Chondrolaryngoplasty (commonly called tracheal shave, but this is a misnomer as the trachea is not involved) is a surgical procedure in which the thyroid cartilage is reduced in size by shaving down the cartilage through an incision in the throat, generally to aid those who are uncomfortable with the girth of their Adam's apple.

An alternative to this procedure is feminization laryngoplasty, albeit this procedure involves additional risks and has an effect on the voice that the patient may not desire.

==Surgery==
The technique was originally described by Francis G. Wolfort and Richard G. Parry and has been developed since.

After an anesthetic (local or general, depending on whether or not it is the only surgery to be performed) is administered to the patient, a small, horizontal incision is made on the bottom of the Adam's apple. The muscles in the throat are then held apart with forceps, and the protruding cartilage is shaved down with a scalpel, thus making the throat appear smoother and less angular. The incision is then closed with sutures, and a red line will mark the incision for about six weeks. Little scarring occurs in most cases because the surgeon will usually make the incision in one of the minuscule folds of skin that cover the Adam's apple.
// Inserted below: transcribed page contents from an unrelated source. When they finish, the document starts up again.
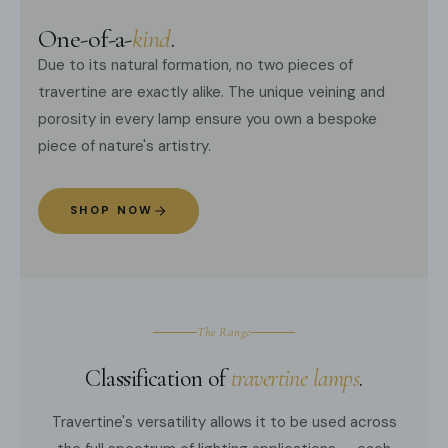
One-of-a-
kind
.
Due to its natural formation, no two pieces of
travertine are exactly alike. The unique veining and
porosity in every lamp ensure you own a bespoke
piece of nature's artistry.
SHOP NOW
The Range
Classification of
travertine lamps
.
Travertine's versatility allows it to be used across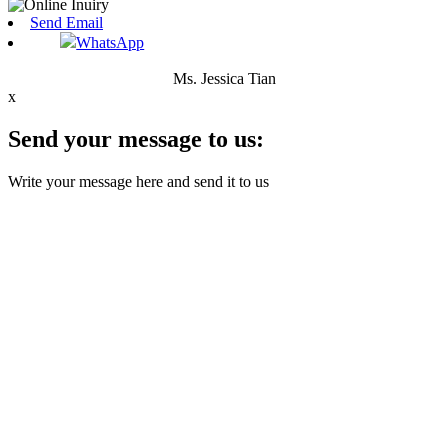
Send Email
WhatsApp
Ms. Jessica Tian
x
Send your message to us:
Write your message here and send it to us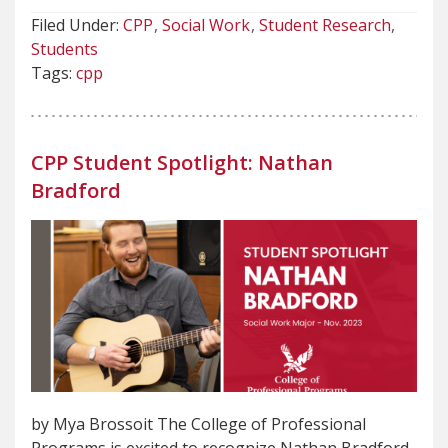
Filed Under:
CPP
Social Work
Student Research
Students
Tags:
cpp
CPP Student Spotlight: Nathan
Bradford
by Mya Brossoit The College of Professional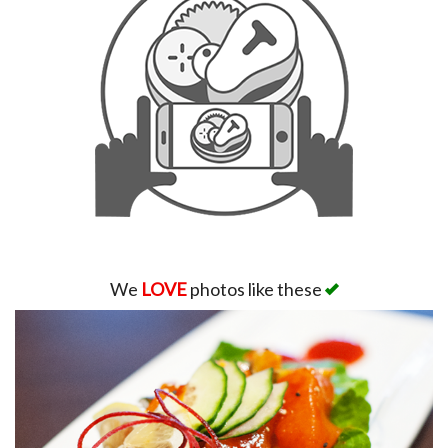
We
LOVE
photos like these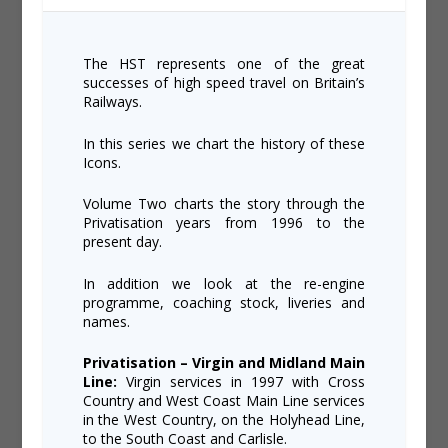
The HST represents one of the great
successes of high speed travel on Britain’s
Railways.
In this series we chart the history of these
Icons.
Volume Two charts the story through the
Privatisation years from 1996 to the
present day.
In addition we look at the re-engine
programme, coaching stock, liveries and
names.
Privatisation – Virgin and Midland Main
Line:
Virgin services in 1997 with Cross
Country and West Coast Main Line services
in the West Country, on the Holyhead Line,
to the South Coast and Carlisle.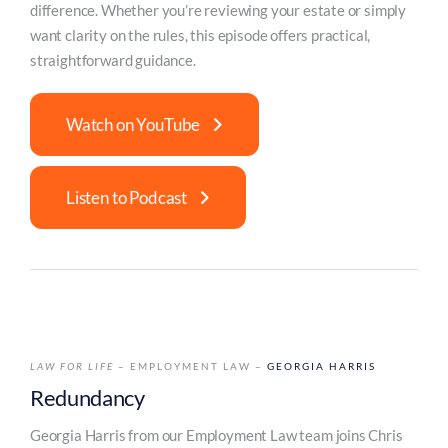
difference. Whether you’re reviewing your estate or simply
want clarity on the rules, this episode offers practical,
straightforward guidance.
Watch on YouTube
Listen to Podcast
LAW FOR LIFE
– EMPLOYMENT LAW –
GEORGIA HARRIS
Redundancy
Georgia Harris from our Employment Law team joins Chris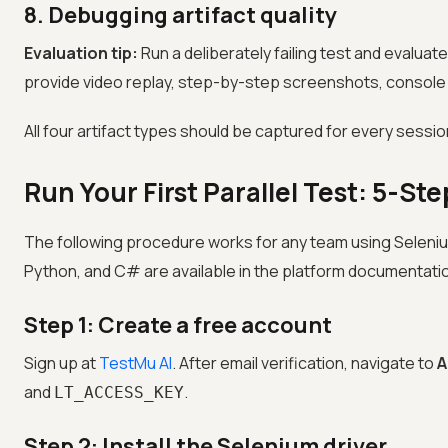
8. Debugging artifact quality
Evaluation tip:
Run a deliberately failing test and evaluate
provide video replay, step-by-step screenshots, console 
All four artifact types should be captured for every sessio
Run Your First Parallel Test: 5-S
The following procedure works for any team using Selenium
Python, and C# are available in the platform documentati
Step 1: Create a free account
Sign up at
TestMu AI
. After email verification, navigate to
A
and
.
LT_ACCESS_KEY
Step 2: Install the Selenium driver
Newer versions of this surgery also exist wherein the incision is hidden beneath the chin, or alternatively inside the mouth. In these cases, the tracheal shave is then typically performed endoscopically.

The surgery is usually outpatient unless it is combined with other surgeries that require hospital stays. Particular care must be taken by the surgeon to not remove too much cartilage, as doing so can reduce the structure of the trachea and cause breathing difficulties.

Most surgeons who specialize in gender affirming surgery offer the procedure, and some general plastic surgeons will as well. It is one of the more common surgeries performed on transgender women, along with genital reconstruction.

Due to the proximity of the vocal folds, there is the small possibility that they may be damaged during this type of surgery. Generally, however, the patient's voice is unaffected, although there have been reports of slight change in pitch. Some patients will choose to undergo additional vocal surgery at the same time in order to minimize voice-related dysphoria.

If the patient's voice is affected, they can choose to undergo feminization laryngoplasty to resolve these issues and retighten the vocal folds. Feminization laryngoplasty is also capable of further reducing the Adam's apple after a tracheal shave if the patient finds the reduction done after an initial shave inadequate, as it explicitly removes tissue that is normally avoided by the surgeon during a tracheal shave.

==Recovery==
It is recommended by many surgeons that the patient frequently rub the site of the incision to prevent noticeable scar tissue from forming. Swelling and bruising around the site of the incision is common, and patients may also experience difficulty swallowing and speaking, to a greater or lesser degree depending on the individual.

The average time for complete recovery is about two weeks, although it can sometimes take longer if the patient has pre-existing medical conditions such as anemia.

The majority of patients are satisfied with the outcome of this surgery. The most common complaints from those unsatisfied are that they still feel that their Adam's apple is too big or that the scar is too noticeable. Issues with the Adam's apple being too big after a tracheal shave can potentially be solved with feminization laryngoplasty.